Investment property sales in Manhattan showed a 59 percent increase in dollar volume, despite experiencing only a moderate increase in transactions and properties traded in the first half of 2014 compared to the first half of 2013, according to Ariel Property Advisors’ Manhattan 2014 Mid-Year Sales Report.
Manhattan recorded 348 transactions consisting of 422 investment properties totaling $16.5 billion in 1H14, compared to 332 transactions consisting of 417 investment properties totaling $10 billion in 1H13. The Manhattan 2014 Mid-Year Sales Report tracks all development, multifamily, industrial, and other commercial property sales over $1 million south of E. 96th Street and south of West 110th Street.
“The Manhattan office asset class exhibited the strongest performance across all product types in terms of total dollars spent in 1H2014, accounting for 35 percent of the aggregate and a 15 percent increase over 1H2013 to $5.7 billion,” said Howard Raber, vice president of Ariel Property Advisors. “Total dollars spent were bolstered in part by the sale of 5 Times Square for $1.5 billion.”

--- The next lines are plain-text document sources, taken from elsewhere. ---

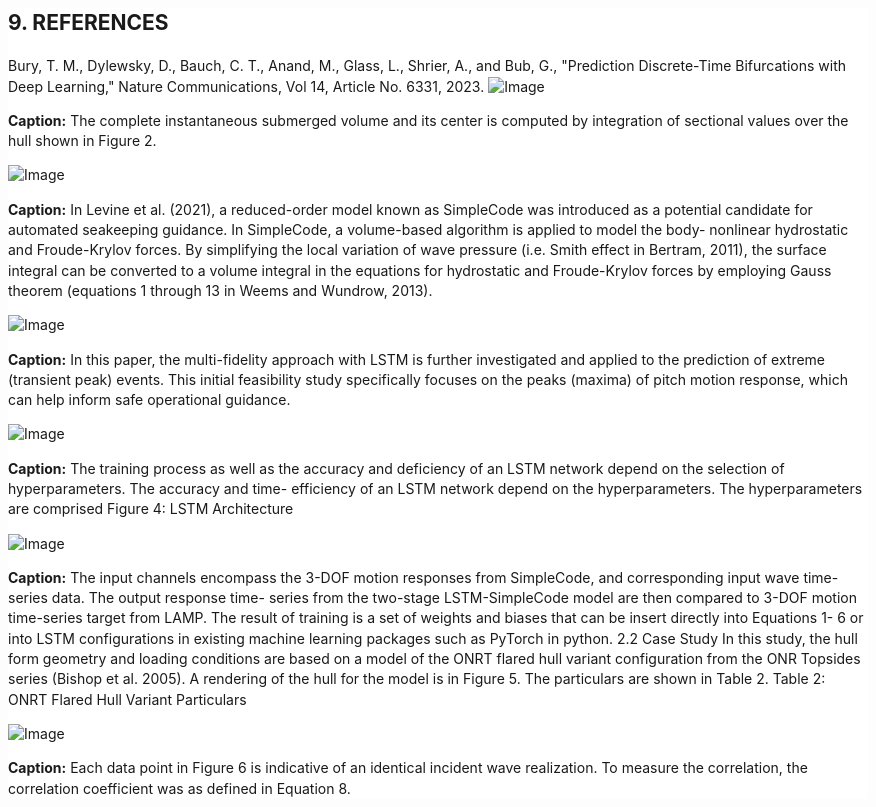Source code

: ## 9. REFERENCES

Bury, T. M., Dylewsky, D., Bauch, C. T., Anand, M., Glass, L., Shrier, A., and Bub, G., "Prediction Discrete-Time Bifurcations with Deep Learning," Nature Communications, Vol 14, Article No. 6331, 2023.
![Image](C:\Users\Aditya\OneDrive\Desktop\NvidiaTraining\Training_Material_(2024-25)\5th_March_2025\output\pdf3\image32-page2.png)

**Caption:**    The complete instantaneous submerged volume and its  center is computed by integration of sectional values  over the hull shown in Figure 2.     


![Image](C:\Users\Aditya\OneDrive\Desktop\NvidiaTraining\Training_Material_(2024-25)\5th_March_2025\output\pdf3\image33-page2.png)

**Caption:**  In Levine et al. (2021), a reduced-order model known  as SimpleCode was introduced as a potential candidate  for automated seakeeping guidance. In SimpleCode, a  volume-based algorithm is applied to model the body- nonlinear hydrostatic and Froude-Krylov forces.  By  simplifying the local variation of wave pressure (i.e.  Smith effect in Bertram, 2011), the surface integral  can be converted to a volume integral in the equations  for hydrostatic and Froude-Krylov forces by  employing Gauss theorem (equations 1 through 13 in  Weems and Wundrow, 2013).    


![Image](C:\Users\Aditya\OneDrive\Desktop\NvidiaTraining\Training_Material_(2024-25)\5th_March_2025\output\pdf3\image44-page3.png)

**Caption:**  In this paper, the multi-fidelity approach with  LSTM is further investigated and applied to the  prediction of extreme (transient peak) events. This  initial feasibility study specifically focuses on the  peaks (maxima) of pitch motion response, which can  help inform safe operational guidance.   


![Image](C:\Users\Aditya\OneDrive\Desktop\NvidiaTraining\Training_Material_(2024-25)\5th_March_2025\output\pdf3\image47-page4.png)

**Caption:** The training process as well as the accuracy and  deficiency of an LSTM network depend on the  selection of hyperparameters.  The accuracy and time- efficiency of an LSTM network depend on the  hyperparameters. The hyperparameters are comprised   Figure 4:  LSTM Architecture      


![Image](C:\Users\Aditya\OneDrive\Desktop\NvidiaTraining\Training_Material_(2024-25)\5th_March_2025\output\pdf3\image50-page5.png)

**Caption:** The input channels encompass the 3-DOF motion  responses from SimpleCode, and corresponding input  wave time-series data.  The output response time- series from the two-stage LSTM-SimpleCode model  are then compared to 3-DOF motion time-series target  from LAMP.  The result of training is a set of weights  and biases that can be insert directly into Equations 1- 6 or into LSTM configurations in existing machine  learning packages such as PyTorch in python.    2.2 Case Study  In this study, the hull form geometry and loading  conditions are based on a model of the ONRT flared  hull variant configuration from the ONR Topsides  series (Bishop et al. 2005).  A rendering of the hull for  the model is in Figure 5.  The particulars are shown in  Table 2.     Table 2: ONRT Flared Hull Variant Particulars  


![Image](C:\Users\Aditya\OneDrive\Desktop\NvidiaTraining\Training_Material_(2024-25)\5th_March_2025\output\pdf3\image55-page7.png)

**Caption:**  Each data point in Figure 6 is indicative of an  identical incident wave realization. To measure the  correlation, the correlation coefficient was as defined  in Equation 8.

Institutional investors contributed to the exponential increase in Manhattan’s commercial sales, which rose in the first half of the year to more than $4 billion over 38 transactions consisting of 41 properties. Notable sales included the retail condo portion of 1-6 World Trade Center for $1.4 billion and Time Warner’s sale of 10 Columbus Circle for $1.3 billion.
Manhattan development site sales increased 75 percent to more than $2.866 billion in 1H14 compared to $1.641 billion in 1H13, and the number of development properties traded increased 32 percent year-over-year to 104.

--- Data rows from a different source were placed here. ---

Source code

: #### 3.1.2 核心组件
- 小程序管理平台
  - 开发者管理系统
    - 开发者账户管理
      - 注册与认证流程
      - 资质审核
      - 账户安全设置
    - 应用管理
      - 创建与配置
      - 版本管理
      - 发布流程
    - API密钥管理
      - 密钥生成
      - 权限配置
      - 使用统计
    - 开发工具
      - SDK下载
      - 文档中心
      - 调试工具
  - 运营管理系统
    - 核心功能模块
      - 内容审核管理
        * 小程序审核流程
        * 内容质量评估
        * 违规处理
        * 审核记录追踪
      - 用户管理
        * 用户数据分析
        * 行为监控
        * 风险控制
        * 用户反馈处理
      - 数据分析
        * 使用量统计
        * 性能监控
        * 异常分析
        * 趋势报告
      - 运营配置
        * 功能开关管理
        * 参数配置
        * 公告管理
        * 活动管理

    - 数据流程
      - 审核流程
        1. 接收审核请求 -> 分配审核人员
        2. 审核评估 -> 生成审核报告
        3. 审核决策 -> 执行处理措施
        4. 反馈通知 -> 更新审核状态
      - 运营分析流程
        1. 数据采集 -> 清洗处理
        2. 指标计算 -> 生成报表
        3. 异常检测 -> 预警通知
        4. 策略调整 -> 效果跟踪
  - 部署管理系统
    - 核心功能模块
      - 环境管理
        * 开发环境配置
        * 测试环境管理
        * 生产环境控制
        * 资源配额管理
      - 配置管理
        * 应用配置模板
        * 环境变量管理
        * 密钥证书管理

“The increase in development site sales can be attributed to rising land prices as the trend of record high rents and condo/co-op sales seen at the end of 2013 continued into 2014,” said Randy Modell, vice president of Ariel Property Advisors. “Notable development transactions included 415 8th Avenue, a 49.33-foot wide Chelsea parking lot with 77,724 buildable square feet that traded for $65 million ($742/buildable). The site has the potential to increase buildable square footage through the assemblage of adjacent buildings to support a retail and residential development of well over 200,000 square feet.”
Manhattan’s multifamily market registered a 15 percent increase year-over-year in dollar volume to $2.558 billion in gross consideration in the first half of 2014 compared to $2.231 billion in the first half of 2013.
“Pricing for the multifamily product class also remained strong in Manhattan with the average price per square foot increasing to $781 from $736 in 1H2013, supported in part by the continuing rise in rents and condo prices,” said Jesse Deutch, associate vice president of Ariel Property Advisors. “As a result, cap rates decreased to 3.72 percent from 4.46 percent in 1H2013, while the average gross rent multiple climbed to 18.19 from 15.91.”
Examples of multifamily pricing trends include 222-224 West 21st Street, adjacent walk-up buildings in Chelsea that traded for $16.8 million ($835 per square foot, 3.07 percent capitalization rate and 20.66 times the gross rent), and 1134 1st Avenue, a mixed-use walk-up in the Upper East Side, which traded for $8.7 million ($890 per square foot, 4.0 percent capitalization rate and 21.17 times the gross rent).